When Everyone Cheats

Around a decade ago, the CEO of the Japanese subsidiary of a European building infrastructure and engineering services company told me his business had repeatedly experienced safety failures and accidents. One person had died and others might have in other incidents but fortunately had not. He told me he suspected the cause was the failure of frontline staff to follow safety protocols. He asked me to investigate and find out.

A Japanese prosecutor had taken an interest in the accidental death case and was investigating the company. The threat of an imminent indictment was real. News of the company’s accidents was in the media.

The company had branch offices in Tokyo and throughout Japan, serving customers in their territories. I traveled to every branch and interviewed the branch directors, the mid-level managers, and a selection of frontline staff.

The frontline staff all told the same story. Their managers pressured them to skirt safety protocols, often in defiance of Japanese regulations, to boost productivity and business results. The mid-level managers told me that the branch directors pressured them to do the same.

Data records
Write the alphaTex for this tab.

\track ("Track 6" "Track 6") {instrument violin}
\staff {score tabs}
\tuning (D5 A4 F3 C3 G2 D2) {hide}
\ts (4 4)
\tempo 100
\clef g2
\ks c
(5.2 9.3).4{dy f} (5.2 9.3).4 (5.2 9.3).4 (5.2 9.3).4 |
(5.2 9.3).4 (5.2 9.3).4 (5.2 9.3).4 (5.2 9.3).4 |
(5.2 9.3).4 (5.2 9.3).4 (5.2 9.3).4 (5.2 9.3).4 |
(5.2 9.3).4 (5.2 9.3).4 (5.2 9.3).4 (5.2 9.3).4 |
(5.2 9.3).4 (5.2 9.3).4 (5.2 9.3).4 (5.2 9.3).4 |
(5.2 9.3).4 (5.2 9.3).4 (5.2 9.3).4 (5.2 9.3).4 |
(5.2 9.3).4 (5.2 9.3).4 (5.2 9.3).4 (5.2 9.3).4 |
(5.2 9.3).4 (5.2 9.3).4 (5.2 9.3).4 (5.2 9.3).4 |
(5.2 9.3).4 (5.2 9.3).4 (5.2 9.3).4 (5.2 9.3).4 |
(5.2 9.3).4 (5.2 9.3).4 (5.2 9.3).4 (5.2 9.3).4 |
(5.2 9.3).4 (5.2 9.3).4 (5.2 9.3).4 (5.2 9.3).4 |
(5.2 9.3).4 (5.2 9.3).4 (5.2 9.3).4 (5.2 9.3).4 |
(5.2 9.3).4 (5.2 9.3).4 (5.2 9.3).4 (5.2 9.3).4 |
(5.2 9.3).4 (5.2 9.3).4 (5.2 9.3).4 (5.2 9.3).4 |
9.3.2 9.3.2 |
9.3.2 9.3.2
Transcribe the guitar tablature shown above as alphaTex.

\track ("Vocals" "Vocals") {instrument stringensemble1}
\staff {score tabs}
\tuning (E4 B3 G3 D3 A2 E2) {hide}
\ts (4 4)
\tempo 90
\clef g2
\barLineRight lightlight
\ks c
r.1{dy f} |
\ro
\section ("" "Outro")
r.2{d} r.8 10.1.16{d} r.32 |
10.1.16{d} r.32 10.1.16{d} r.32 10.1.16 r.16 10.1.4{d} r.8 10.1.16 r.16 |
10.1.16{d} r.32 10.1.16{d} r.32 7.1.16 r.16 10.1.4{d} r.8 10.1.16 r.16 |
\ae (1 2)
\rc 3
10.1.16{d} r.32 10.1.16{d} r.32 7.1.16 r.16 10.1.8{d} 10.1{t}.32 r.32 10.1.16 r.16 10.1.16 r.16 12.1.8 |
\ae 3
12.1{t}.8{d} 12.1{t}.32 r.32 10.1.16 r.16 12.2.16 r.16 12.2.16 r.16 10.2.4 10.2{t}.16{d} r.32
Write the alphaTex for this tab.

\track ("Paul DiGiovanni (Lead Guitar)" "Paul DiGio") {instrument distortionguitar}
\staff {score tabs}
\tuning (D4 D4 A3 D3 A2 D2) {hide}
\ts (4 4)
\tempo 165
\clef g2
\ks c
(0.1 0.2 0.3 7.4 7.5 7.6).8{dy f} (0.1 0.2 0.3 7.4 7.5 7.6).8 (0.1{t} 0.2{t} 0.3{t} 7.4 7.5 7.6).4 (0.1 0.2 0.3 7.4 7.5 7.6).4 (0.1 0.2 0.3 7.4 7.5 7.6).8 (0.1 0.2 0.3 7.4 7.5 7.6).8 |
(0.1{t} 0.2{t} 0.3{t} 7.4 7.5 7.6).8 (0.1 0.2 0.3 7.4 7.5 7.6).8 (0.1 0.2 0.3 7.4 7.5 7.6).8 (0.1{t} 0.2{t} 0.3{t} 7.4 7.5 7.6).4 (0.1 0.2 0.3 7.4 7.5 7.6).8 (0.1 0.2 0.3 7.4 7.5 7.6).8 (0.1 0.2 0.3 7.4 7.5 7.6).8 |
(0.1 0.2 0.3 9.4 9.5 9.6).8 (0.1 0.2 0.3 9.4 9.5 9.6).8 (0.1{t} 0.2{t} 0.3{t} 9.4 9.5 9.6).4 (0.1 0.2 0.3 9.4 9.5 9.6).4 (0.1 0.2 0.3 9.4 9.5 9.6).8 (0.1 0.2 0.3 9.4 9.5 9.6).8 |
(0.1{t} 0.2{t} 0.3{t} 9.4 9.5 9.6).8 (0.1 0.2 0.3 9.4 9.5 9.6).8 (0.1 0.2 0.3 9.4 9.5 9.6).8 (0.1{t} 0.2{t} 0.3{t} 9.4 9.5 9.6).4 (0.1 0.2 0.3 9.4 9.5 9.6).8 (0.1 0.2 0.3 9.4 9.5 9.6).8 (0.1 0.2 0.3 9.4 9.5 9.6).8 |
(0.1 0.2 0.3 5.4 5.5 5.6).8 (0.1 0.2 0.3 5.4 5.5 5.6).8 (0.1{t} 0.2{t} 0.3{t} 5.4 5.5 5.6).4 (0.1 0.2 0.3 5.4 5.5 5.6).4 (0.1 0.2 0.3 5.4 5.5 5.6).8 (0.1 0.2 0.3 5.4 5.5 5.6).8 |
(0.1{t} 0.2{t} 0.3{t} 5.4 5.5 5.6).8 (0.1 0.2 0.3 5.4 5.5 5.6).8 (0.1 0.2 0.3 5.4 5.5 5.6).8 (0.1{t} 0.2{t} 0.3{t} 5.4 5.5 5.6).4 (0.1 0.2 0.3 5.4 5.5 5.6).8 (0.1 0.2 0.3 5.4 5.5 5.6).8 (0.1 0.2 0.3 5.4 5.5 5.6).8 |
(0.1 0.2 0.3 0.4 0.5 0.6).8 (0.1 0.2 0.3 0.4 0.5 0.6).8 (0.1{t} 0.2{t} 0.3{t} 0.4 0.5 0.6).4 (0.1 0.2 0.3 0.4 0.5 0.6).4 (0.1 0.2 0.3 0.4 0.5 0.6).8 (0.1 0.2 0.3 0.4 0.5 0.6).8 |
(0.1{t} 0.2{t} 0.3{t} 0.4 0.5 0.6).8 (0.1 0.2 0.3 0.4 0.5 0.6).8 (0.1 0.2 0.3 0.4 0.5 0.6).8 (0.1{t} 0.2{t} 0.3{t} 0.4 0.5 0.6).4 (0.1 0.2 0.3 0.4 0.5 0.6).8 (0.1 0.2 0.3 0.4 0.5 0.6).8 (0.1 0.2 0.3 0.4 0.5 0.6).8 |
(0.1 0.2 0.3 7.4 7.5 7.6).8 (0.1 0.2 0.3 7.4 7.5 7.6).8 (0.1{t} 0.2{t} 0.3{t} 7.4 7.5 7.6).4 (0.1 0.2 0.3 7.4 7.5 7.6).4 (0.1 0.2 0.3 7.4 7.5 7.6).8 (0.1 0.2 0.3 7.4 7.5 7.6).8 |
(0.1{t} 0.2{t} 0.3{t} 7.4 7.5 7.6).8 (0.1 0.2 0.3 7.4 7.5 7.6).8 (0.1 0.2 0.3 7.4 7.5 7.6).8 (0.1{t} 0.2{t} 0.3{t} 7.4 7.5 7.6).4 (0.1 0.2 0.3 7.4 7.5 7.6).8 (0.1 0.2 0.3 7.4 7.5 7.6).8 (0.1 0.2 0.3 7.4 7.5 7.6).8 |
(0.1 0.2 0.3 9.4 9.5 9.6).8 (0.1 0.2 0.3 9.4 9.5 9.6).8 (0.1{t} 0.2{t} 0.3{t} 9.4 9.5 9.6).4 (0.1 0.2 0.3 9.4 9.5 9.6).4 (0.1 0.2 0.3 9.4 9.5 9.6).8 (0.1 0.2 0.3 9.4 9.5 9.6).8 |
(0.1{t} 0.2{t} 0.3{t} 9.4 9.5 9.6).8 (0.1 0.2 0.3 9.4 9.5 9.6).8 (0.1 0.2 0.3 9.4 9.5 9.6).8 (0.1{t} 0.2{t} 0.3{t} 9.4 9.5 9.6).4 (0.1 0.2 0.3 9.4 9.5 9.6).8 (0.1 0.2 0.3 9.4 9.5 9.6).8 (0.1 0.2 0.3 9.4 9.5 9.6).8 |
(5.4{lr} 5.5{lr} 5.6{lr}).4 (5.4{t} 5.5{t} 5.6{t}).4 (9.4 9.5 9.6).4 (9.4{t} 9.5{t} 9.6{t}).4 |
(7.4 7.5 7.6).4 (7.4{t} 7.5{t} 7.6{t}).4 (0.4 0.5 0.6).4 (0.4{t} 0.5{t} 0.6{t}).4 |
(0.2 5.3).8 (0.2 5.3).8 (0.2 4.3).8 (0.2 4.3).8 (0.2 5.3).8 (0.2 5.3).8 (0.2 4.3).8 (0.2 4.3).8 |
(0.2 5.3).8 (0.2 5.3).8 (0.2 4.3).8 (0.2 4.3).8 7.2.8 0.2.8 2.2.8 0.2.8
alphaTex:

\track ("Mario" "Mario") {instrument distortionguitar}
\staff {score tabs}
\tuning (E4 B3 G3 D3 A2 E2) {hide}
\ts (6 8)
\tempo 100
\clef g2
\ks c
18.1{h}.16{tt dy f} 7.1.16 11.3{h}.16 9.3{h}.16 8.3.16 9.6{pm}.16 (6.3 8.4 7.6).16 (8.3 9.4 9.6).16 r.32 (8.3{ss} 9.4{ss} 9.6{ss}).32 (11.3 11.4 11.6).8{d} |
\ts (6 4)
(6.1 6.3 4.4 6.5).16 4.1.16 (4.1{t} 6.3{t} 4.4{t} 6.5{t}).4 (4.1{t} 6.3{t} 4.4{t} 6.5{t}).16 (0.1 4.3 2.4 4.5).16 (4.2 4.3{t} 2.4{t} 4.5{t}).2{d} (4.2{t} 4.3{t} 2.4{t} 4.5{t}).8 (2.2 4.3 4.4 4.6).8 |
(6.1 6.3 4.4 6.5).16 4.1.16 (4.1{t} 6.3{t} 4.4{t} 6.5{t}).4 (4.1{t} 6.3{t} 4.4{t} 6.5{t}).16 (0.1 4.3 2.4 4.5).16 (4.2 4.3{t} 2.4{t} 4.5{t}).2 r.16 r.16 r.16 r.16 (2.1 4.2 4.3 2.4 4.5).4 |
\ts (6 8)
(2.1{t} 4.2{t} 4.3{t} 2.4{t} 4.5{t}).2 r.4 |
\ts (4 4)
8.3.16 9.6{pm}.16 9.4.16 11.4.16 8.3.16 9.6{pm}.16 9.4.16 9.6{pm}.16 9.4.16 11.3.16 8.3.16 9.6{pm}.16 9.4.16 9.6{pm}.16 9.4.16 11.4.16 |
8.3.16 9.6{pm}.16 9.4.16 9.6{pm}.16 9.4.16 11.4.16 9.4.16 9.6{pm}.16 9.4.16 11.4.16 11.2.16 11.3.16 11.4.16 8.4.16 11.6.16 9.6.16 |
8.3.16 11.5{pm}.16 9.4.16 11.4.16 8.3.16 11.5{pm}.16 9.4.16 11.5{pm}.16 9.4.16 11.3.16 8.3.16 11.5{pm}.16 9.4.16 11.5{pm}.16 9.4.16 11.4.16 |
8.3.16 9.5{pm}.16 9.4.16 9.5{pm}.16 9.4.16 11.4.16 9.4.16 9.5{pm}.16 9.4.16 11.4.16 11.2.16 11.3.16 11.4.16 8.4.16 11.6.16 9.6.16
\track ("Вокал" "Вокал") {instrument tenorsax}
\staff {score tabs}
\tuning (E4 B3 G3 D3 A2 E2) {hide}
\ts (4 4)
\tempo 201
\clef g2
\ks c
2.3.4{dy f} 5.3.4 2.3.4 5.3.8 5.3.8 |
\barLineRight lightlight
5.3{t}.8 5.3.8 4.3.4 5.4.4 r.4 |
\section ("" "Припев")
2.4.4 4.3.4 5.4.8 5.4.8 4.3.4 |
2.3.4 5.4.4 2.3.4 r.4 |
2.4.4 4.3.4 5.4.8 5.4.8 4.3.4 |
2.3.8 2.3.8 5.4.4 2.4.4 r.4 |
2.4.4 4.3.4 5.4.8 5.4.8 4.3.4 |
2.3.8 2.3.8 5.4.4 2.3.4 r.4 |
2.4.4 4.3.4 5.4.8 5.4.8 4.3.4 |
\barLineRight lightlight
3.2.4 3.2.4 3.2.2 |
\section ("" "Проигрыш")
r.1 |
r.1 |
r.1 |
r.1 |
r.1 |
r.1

Goal of the exercise
Please answer from the excerpt about safety failures: according to the mid-level managers, who pressured them to skirt safety protocols?

Task solution
The branch directors